Source text:
######

Hi we have a 534 1990 and are very happy with it, the shower is very nice and very usable on long holidays. the only thing is lack of an oven for us and we solved this by buying a remoska which is brilliant at home as well. the layout works very well for us, we are both big people over 15 stones, and we don't feel cramped in the 534, we use the overcab bed and find it very comfortable.


----------



## JeanLuc

Be a little cautious when reviewing people's comments on layout. Unfortunately, Hymer have used the same model designation over the years to apply to different layouts. So for example, a recent B644 will have a rear transverse fixed double bed over a garage, but earlier ones had a rear lounge that converts into a double bed - no garage. What people have said may not relate to what you re looking at.

Having said that, ours is a B630 with a rear fixed bed over garage and at 6.4 metres is pretty easy to handle anywhere. (It's like a slightly shorter version of the B644 but on a Merc RWD chassis.) We like the fact that there is in effect, a bedroom at the back that is permanently made up. A lot of people would find this a poor use of space and I can see their point of view where families are concerned. In our case it's just the two of us most of the time.

Our shower room has a swing wall and is used a lot. We prefer small CS sites and Aires abroad, so often do not have / use site facilities. The swing-wall works really well. It just needs a wipe down after use and is cleverly designed so all drips are caught and drained to the waste tank - even when you open the shower room door.

Regarding driver's door, ours has one and I find it very useful when filling up and pitching (don't have to put out the step whilst positioning ramps and backing on to them etc.) I think its value also depends on whether you choose RHD or LHD like ours. Also important in my view to have a door that opens on the UK nearside in case of emergencies on a busy road. I fully accept the point about structural rigidity, but we don't experience excessive rattle. We did once get some water ingress at the top during a 'tropical' downpour and thunderstorm in Montepulciano, but I have 'pulled in' the lock plate since then and it has not happened again.

Finally, I would not worry too much about different speed restrictions between <3.5 tonnes and >3.5 tonnes. We seldom want to travel above the limits for ours (3.8 tonnes). I think the whole joy of motorhoming is to relax and take your time. And once you start pushing above 55-60 mph consistently, the diesel goes through at an alarming rate!

Good luck with the search.


----------

######

Instruction 1: Summarize the motorhome forum thread in two sentences.
Instruction 2: Please rewrite everything in the records from the start down through the line containing "Kansliet informerar : Damernas", replacing "IK Stanstad" with "IK Stanstad Innebandy" and keeping all else unchanged.

(Records from a data collection)
######

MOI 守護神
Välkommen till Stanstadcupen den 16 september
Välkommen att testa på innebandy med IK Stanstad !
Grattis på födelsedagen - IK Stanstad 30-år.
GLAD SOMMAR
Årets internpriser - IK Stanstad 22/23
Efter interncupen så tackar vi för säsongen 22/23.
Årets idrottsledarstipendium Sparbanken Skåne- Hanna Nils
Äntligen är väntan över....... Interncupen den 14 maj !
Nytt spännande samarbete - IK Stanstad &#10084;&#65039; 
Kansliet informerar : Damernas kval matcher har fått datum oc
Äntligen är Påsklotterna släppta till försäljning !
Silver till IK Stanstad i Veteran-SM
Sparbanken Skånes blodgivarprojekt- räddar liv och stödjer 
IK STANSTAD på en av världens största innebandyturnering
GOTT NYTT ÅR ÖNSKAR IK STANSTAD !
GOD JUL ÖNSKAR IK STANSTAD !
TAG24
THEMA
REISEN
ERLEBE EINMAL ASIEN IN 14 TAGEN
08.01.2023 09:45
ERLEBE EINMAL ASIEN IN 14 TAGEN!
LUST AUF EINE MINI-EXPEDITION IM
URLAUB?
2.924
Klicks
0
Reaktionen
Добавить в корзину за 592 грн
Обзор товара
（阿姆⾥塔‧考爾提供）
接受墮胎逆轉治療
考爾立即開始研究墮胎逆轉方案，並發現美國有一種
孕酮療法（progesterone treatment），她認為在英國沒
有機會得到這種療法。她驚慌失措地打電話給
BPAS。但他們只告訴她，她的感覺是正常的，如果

######

Worked solution 1: One owner of a 1990 534 praises its shower and roomy layout, and reports solving the lack of an oven by buying a remoska. JeanLuc cautions that Hymer has reused model designations for different layouts, then describes a B630 with a permanently made-up rear bed over a garage, a well-designed swing-wall shower and a useful driver's door, and advises not worrying much about speed restrictions above 3.5 tonnes.

Worked solution 2:
MOI 守護神
Välkommen till Stanstadcupen den 16 september
Välkommen att testa på innebandy med IK Stanstad Innebandy !
Grattis på födelsedagen - IK Stanstad Innebandy 30-år.
GLAD SOMMAR
Årets internpriser - IK Stanstad Innebandy 22/23
Efter interncupen så tackar vi för säsongen 22/23.
Årets idrottsledarstipendium Sparbanken Skåne- Hanna Nils
Äntligen är väntan över....... Interncupen den 14 maj !
Nytt spännande samarbete - IK Stanstad Innebandy &#10084;&#65039; 
Kansliet informerar : Damernas kval matcher har fått datum oc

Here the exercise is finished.